Sunumunda sürdürülebilirlik kavramının tarihsel gelişimine değinen Doç. Dr. Yay, dünyadaki nüfus artışı, hızlı kentleşme ve buna bağlı tüketim artışının doğal kaynaklar üzerindeki baskıyı ciddi boyutlara taşıdığını vurguladı. Kaynakların sınırlı olması nedeniyle adil paylaşım ve çevreye duyarlı kalkınmanın artık bir tercih değil, zorunluluk olduğunu ifade etti.

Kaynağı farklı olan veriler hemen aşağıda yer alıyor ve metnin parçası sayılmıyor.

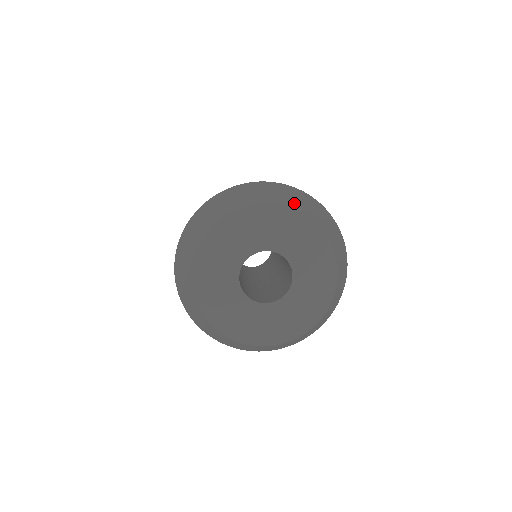
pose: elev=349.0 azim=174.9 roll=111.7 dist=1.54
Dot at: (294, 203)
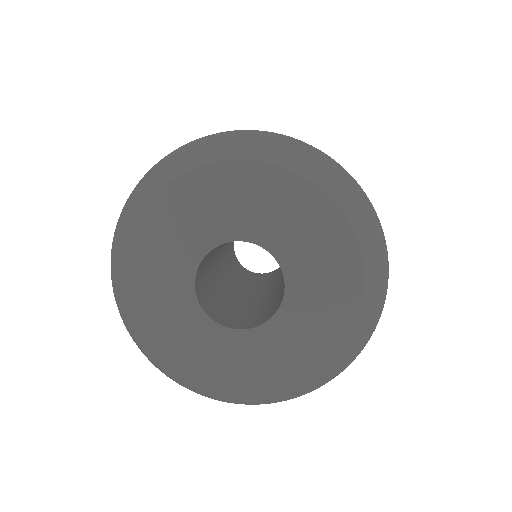
Dot at: (343, 199)
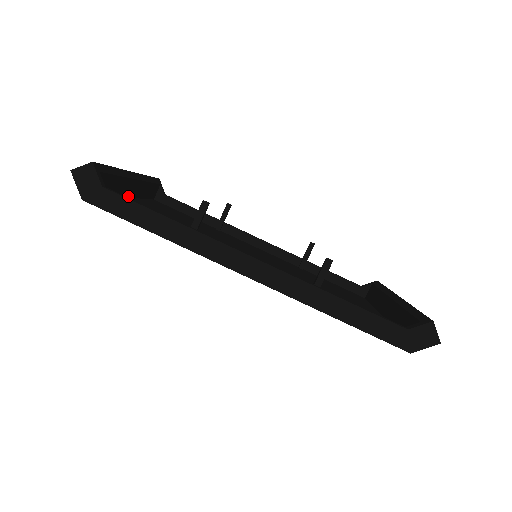
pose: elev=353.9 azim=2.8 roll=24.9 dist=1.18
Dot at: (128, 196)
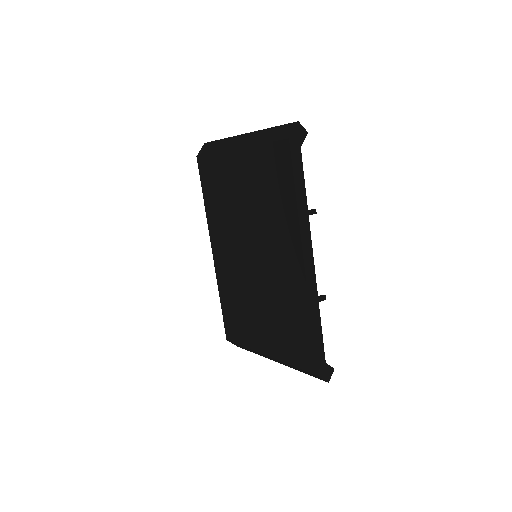
Dot at: occluded
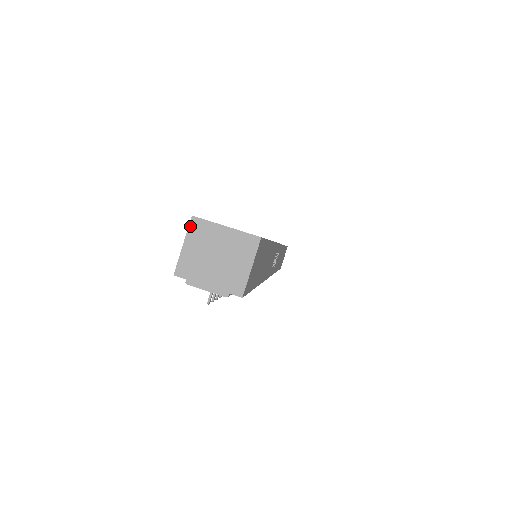
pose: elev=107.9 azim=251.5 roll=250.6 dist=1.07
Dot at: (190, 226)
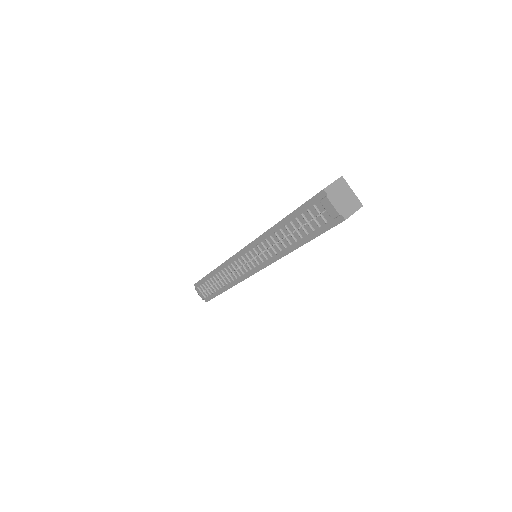
Dot at: (340, 179)
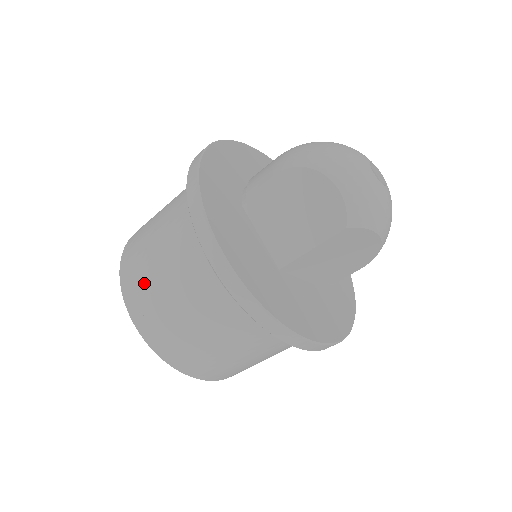
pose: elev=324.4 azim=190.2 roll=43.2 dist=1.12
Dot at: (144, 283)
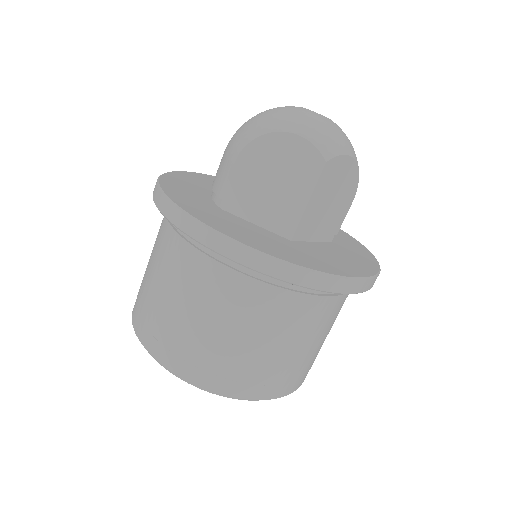
Dot at: (178, 336)
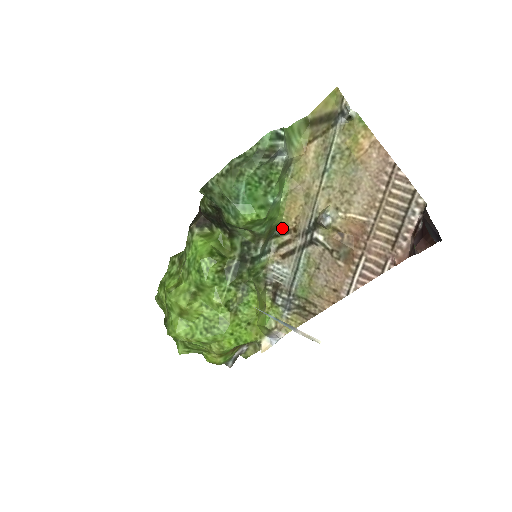
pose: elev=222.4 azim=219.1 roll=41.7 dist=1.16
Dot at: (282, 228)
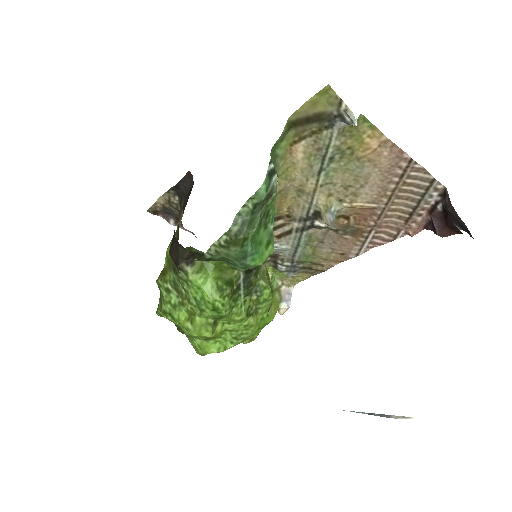
Dot at: occluded
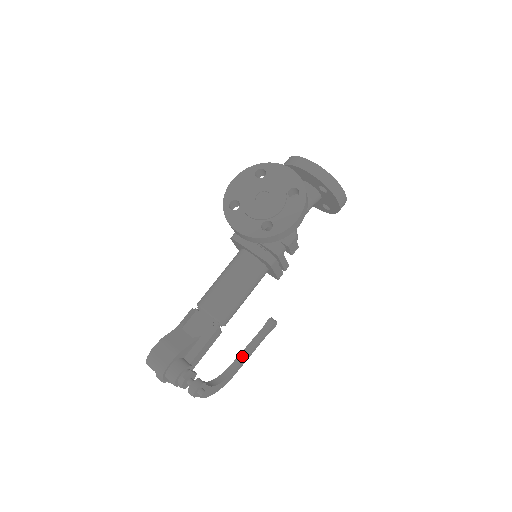
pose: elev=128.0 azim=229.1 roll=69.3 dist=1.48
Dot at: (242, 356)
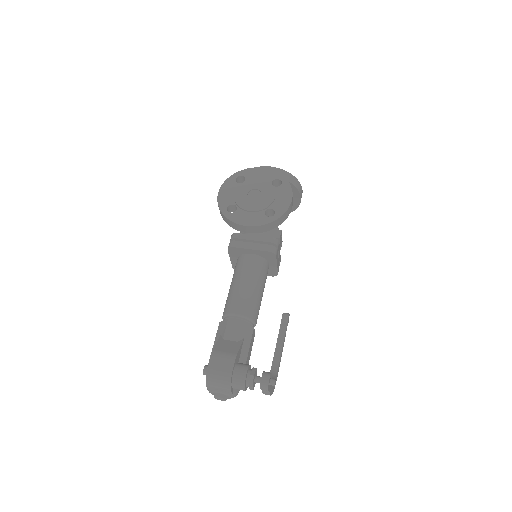
Dot at: (277, 352)
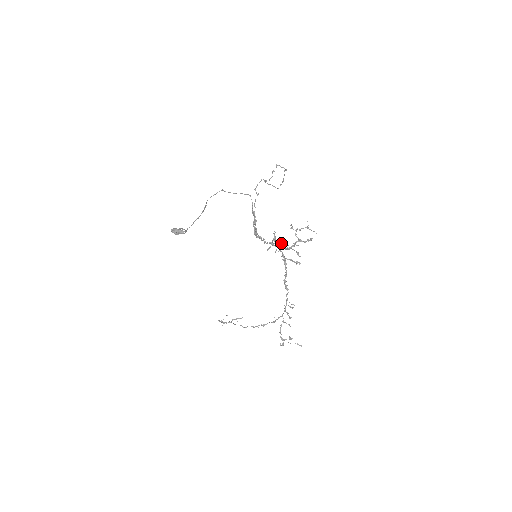
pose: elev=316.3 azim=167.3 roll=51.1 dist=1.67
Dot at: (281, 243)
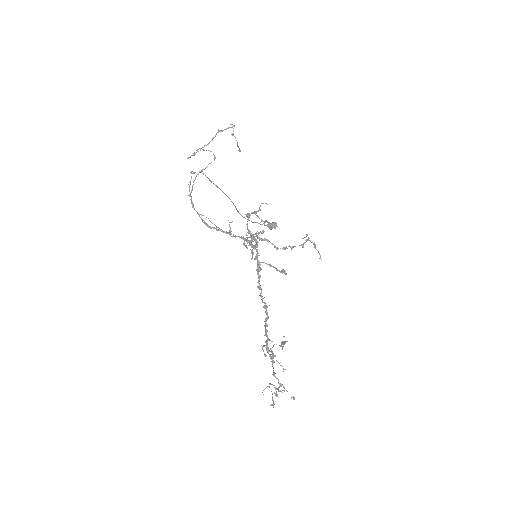
Dot at: (259, 238)
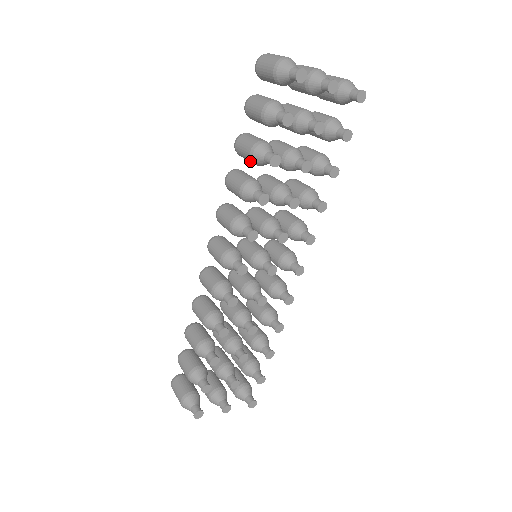
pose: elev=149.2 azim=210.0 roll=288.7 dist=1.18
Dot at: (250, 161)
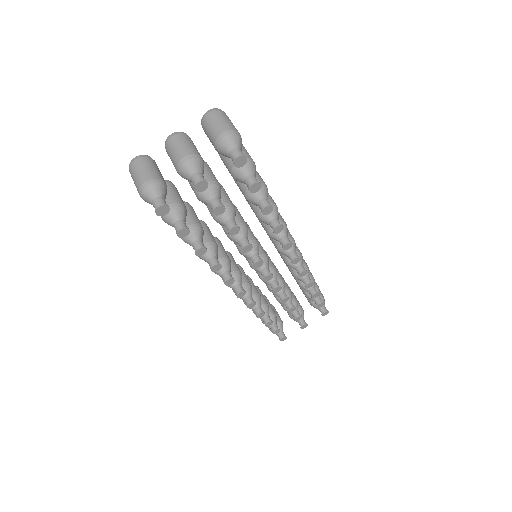
Dot at: occluded
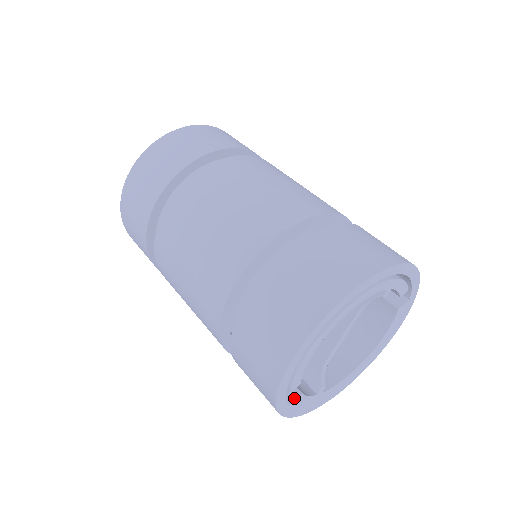
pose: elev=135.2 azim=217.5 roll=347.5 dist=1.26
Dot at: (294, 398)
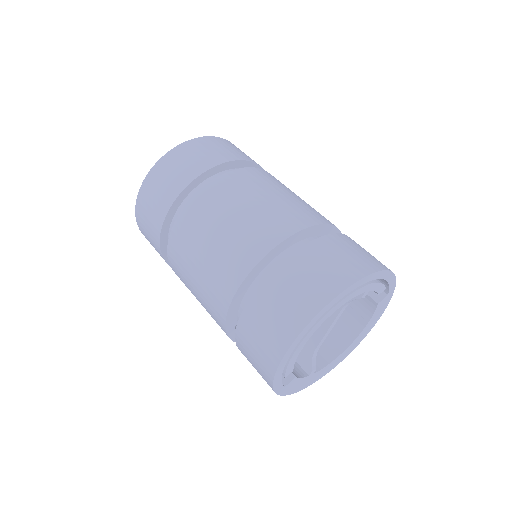
Dot at: (289, 381)
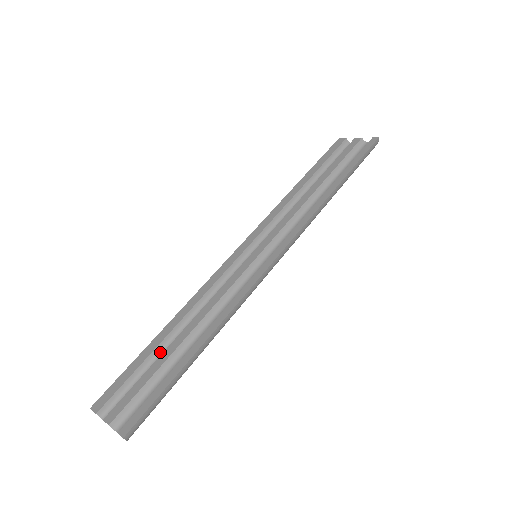
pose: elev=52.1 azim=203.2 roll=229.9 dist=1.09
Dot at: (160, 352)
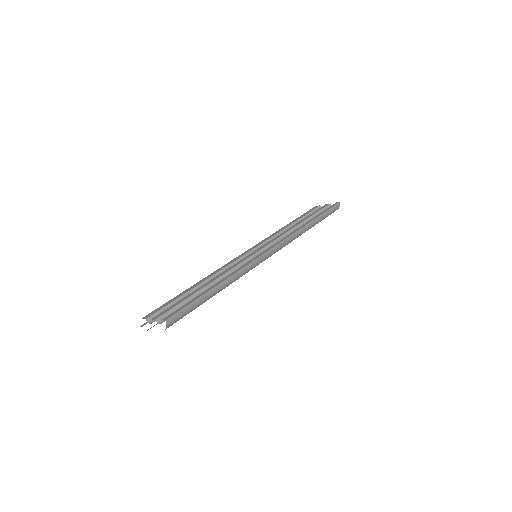
Dot at: occluded
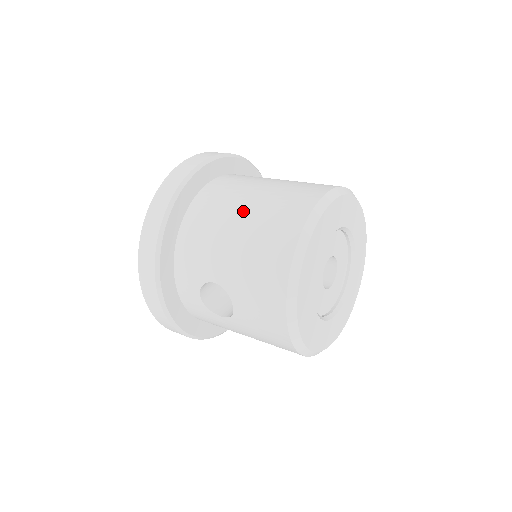
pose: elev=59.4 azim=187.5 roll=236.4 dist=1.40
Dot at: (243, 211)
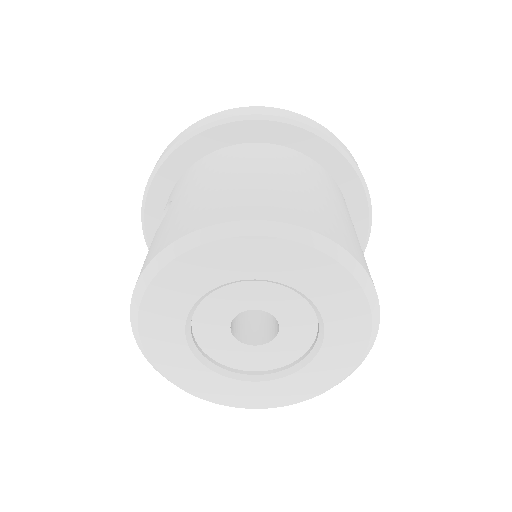
Dot at: (254, 174)
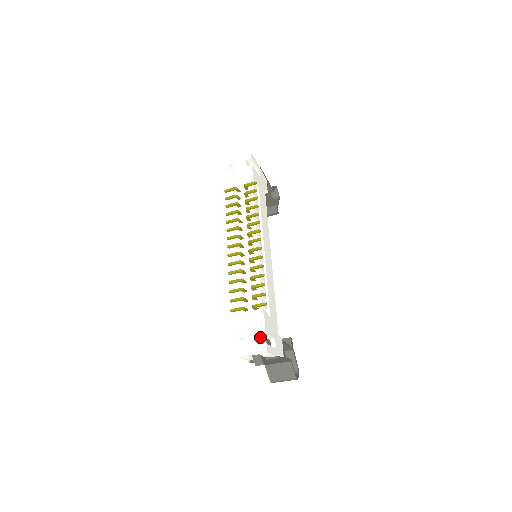
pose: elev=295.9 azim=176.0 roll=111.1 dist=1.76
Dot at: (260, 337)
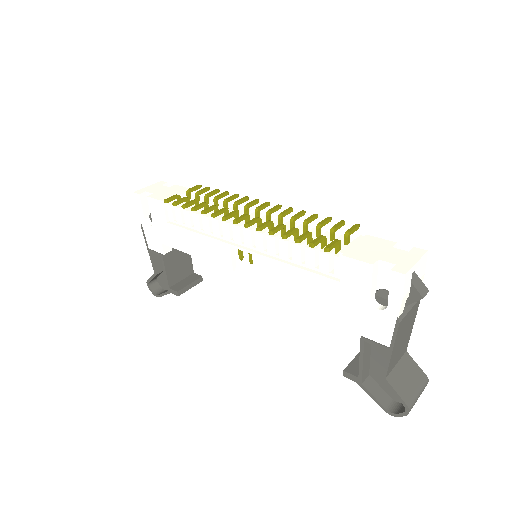
Dot at: (395, 252)
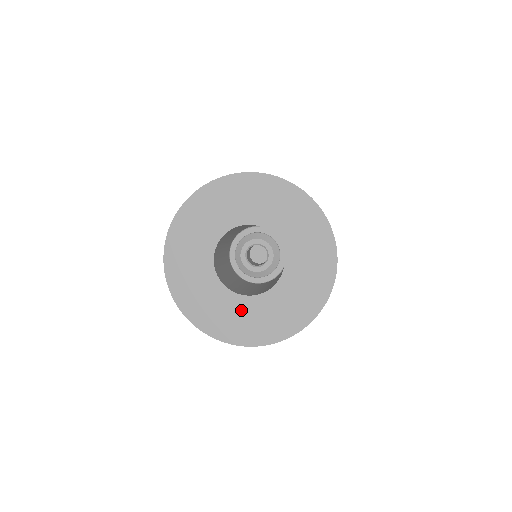
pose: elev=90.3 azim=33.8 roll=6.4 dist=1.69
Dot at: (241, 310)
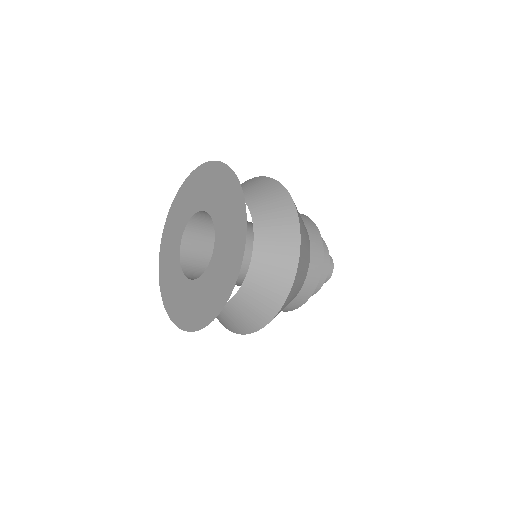
Dot at: (173, 263)
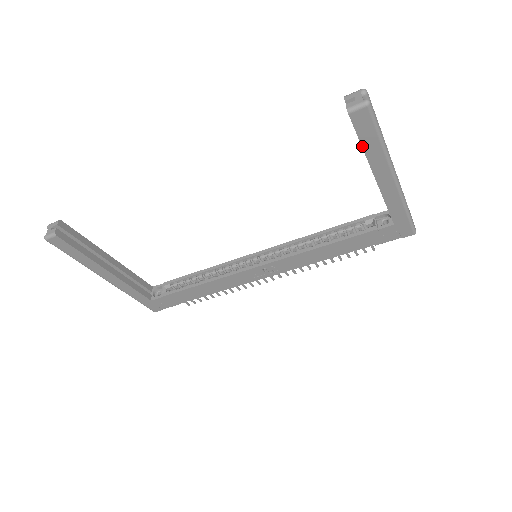
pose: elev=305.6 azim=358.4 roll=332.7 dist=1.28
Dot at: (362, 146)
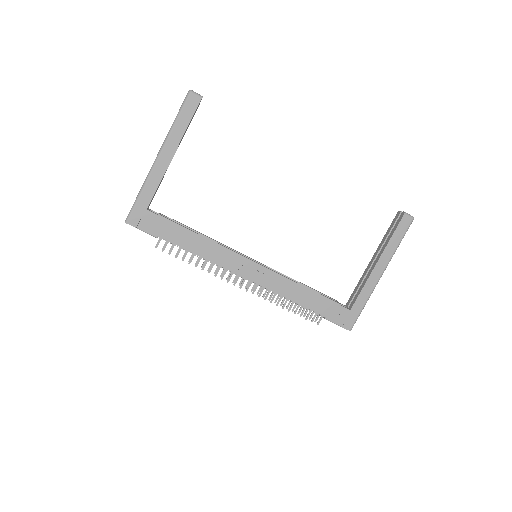
Dot at: (391, 237)
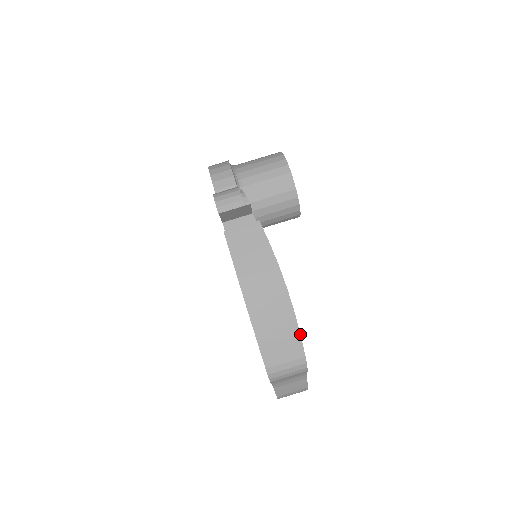
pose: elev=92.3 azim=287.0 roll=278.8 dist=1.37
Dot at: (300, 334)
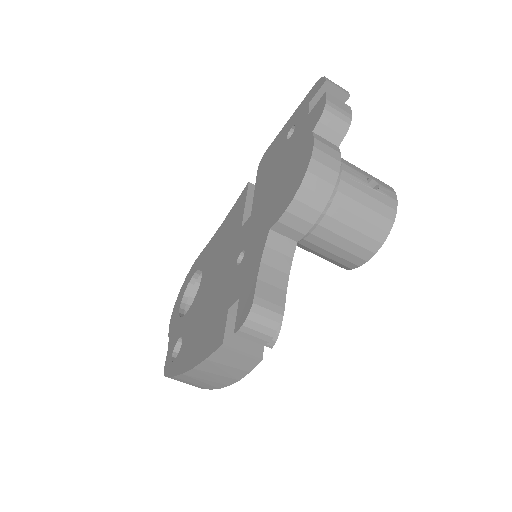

Sürdürülebilir kalkınma anlayışının temellerinin 18. yüzyıla kadar uzandığını hatırlatan Yay, kavramın 1987 yılında yayımlanan Brundtland Raporu ile küresel ölçekte kabul gördüğünü belirtti. Kyoto Protokolü ve Paris Anlaşması gibi uluslararası girişimlerle sürdürülebilirliğin tüm ülkeler için ortak bir sorumluluk haline geldiğini dile getirdi.
17 Küresel Hedef, 2030 İçin Ekonomik ve Çevresel Yol Haritası
Birleşmiş Milletler tarafından belirlenen sürdürülebilir kalkınma hedeflerinin başlangıçta sekiz maddeyle sınırlı olduğunu hatırlatan Yay, 2015 yılında bu hedeflerin 17 başlık altında yeniden şekillendirildiğini söyledi. Ülkeler, kurumlar ve bireylerin 2030 yılına kadar bu hedeflere katkı sunmakla yükümlü olduğunu ifade etti.
Üniversitelere Dört Temel Sorumluluk
Doç. Dr. Yay, üniversitelerin sürdürülebilir kalkınma amaçları doğrultusunda dört ana alanda sorumluluk taşıdığına dikkat çekti:
-
Eğitim ve öğretim,
-
Araştırma ve inovasyon,
-
Kampüs operasyonları,
-
Toplumsal liderlik.
Üniversitelerin bu alanlardaki çalışmalarıyla hem farkındalık oluşturduğunu hem de toplumsal dönüşümün önemli birer aktörü haline geldiğini belirtti.
Etkinlik, katılımcıların soruları ve sürdürülebilirlik üzerine yapılan değerlendirmelerle sona erdi.